Dorothy Malone (born 1924): Born in Chicago, she had an early interest in acting and was spotted by an RKO talent scout in 1943, though her first roles were mainly in small parts in B-movies. She had a memorable, though minor role as a bookstore clerk in The Big Sleep (1946), and then moved to more sexually explicit roles for director Douglas Sirk in Written on the Wind (1956) and The Tarnished Angels (1958), as well as appearing in Warlock, with Henry Fonda, and The Last Sunset, with Rock Hudson. Her later career, from 1960 on, was mostly in television, in works such as Peyton Place.

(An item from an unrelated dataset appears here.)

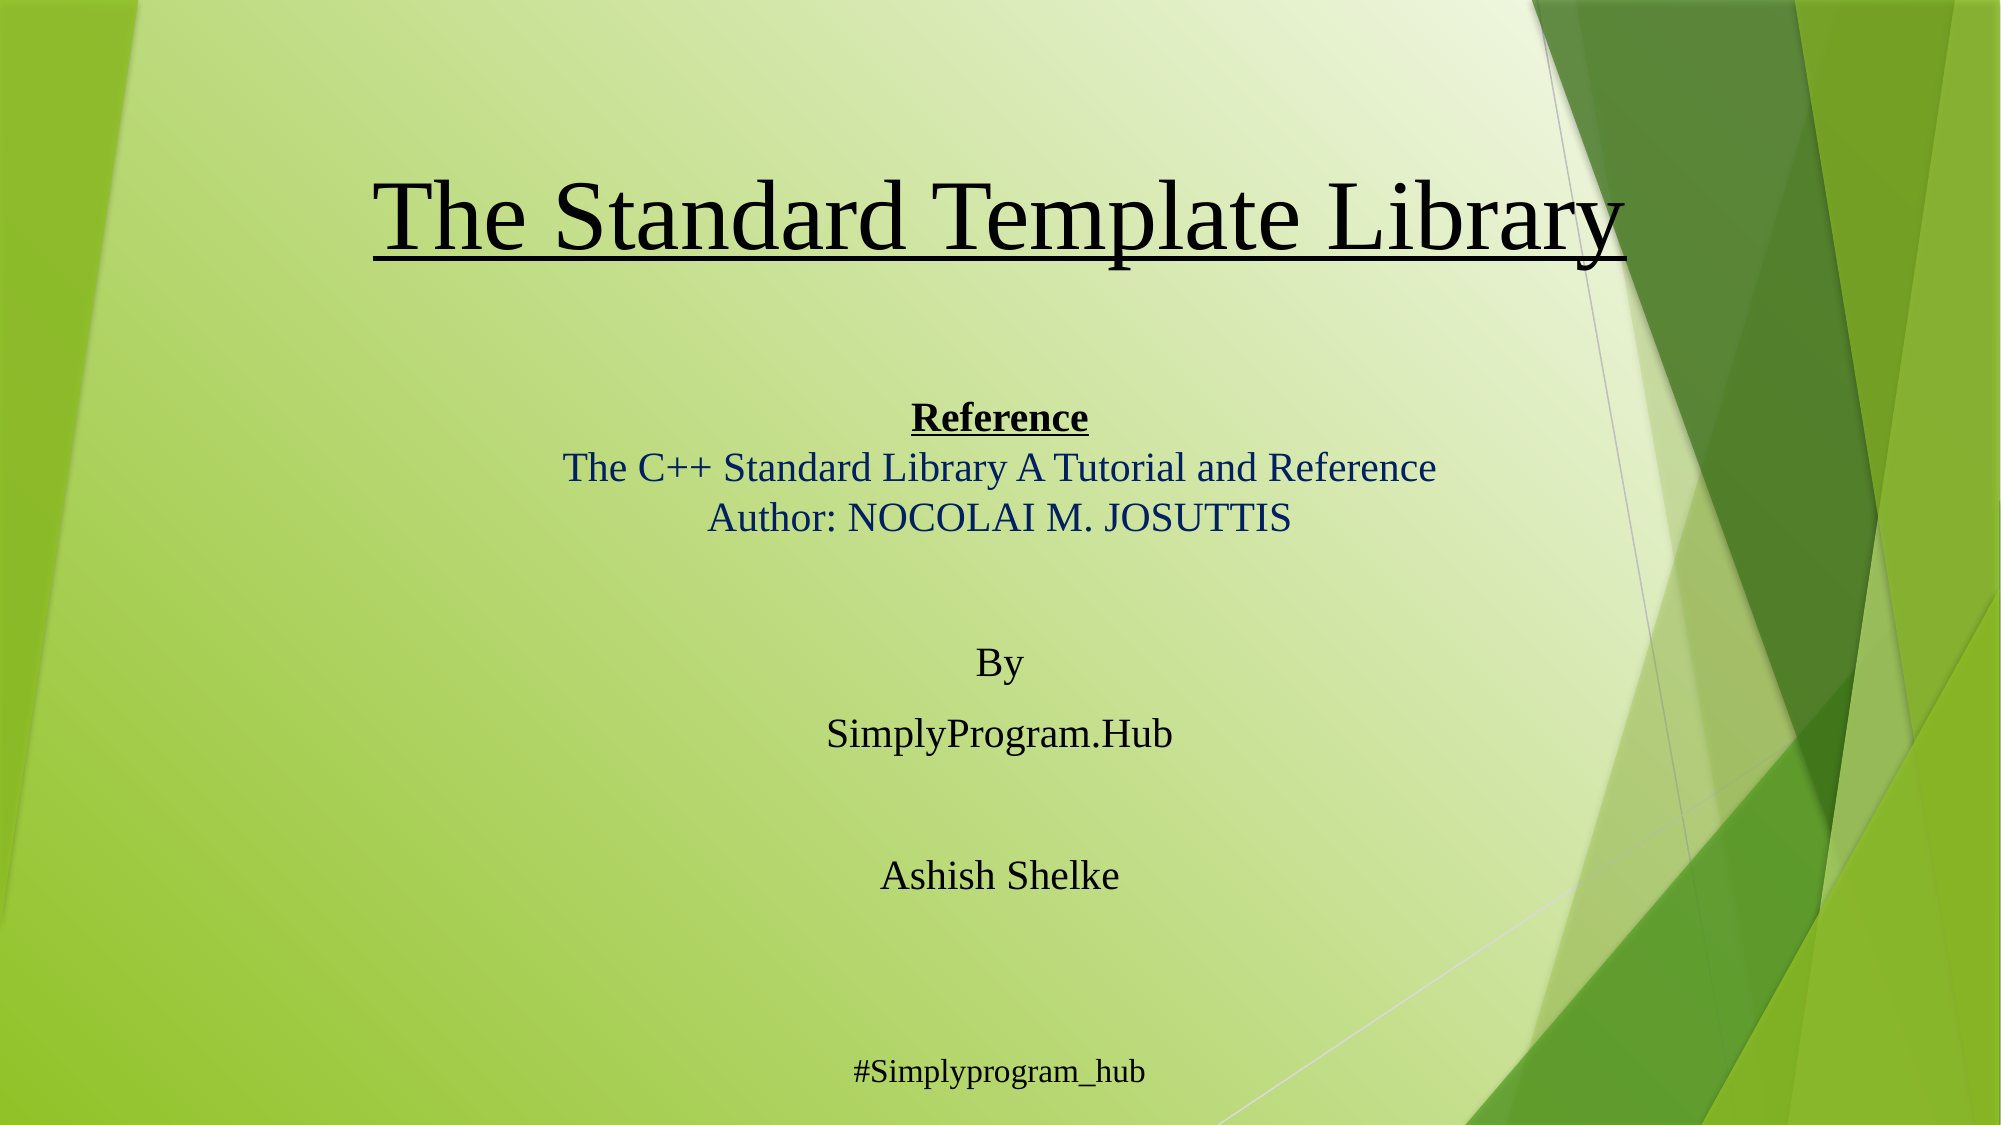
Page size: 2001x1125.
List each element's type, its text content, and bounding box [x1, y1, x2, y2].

text_box #Simplyprogram_hub [780, 1042, 1220, 1097]
subtitle By SimplyProgram.Hub Ashish Shelke [328, 627, 1672, 931]
title The Standard Template Library Reference The C++ Standard Library A Tutorial and Reference Author: NOCOLAI M. JOSUTTIS [255, 114, 1745, 577]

Monte Blue (1887-1963): His early work was in a variety of jobs, including work as a day labourer in D.W. Griffith’s studios, where he began to play bit parts in The Birth of a Nation, Intolerance, and other films, before moving to supporting roles for Griffith and Cecil B. DeMille; most notably as Robespierre in Orphans of the Storm. He then became a romantic lead in a series of melodramas and comedies, co-starring with such actresses as Clara Bow, Gloria Swanson, and Norma Shearer and under the direction of such directors as Ernst Lubitsch in The Marriage Circle, So This is Paris, and Kiss Me Again, though his finest role is judged to be in White Shadows in the South Seas, in 1928. He moved smoothly into a prolific career in sound films, though in fewer masterpieces. He retired from film in 1958 and spent the remainder of his career in television.
Elisha Cook, Jr. (1903-1995): He was born in San Francisco, had an early appearance on the stage at the age of 14, and later acted in the two-year run of Eugene O’Neill’s Ah! Wilderness on Broadway, before moving to Hollywood in 1930. There, he specialised in roles involving weaklings or sadistic losers and hoods, his most memorable such roles being in The Maltese Falcon (1941) and The Big Sleep (1946). He rarely emerged alive at the end of these films, having been strangled, poisoned, or shot in the meantime. He also made memorable appearances in Shane, The Killing, and Rosemary’s Baby and appeared often on television. He married twice, but spent a lot of time on his own, fishing in the High Sierra until summoned by a courier from Hollywood to tell him that he was wanted for a film role.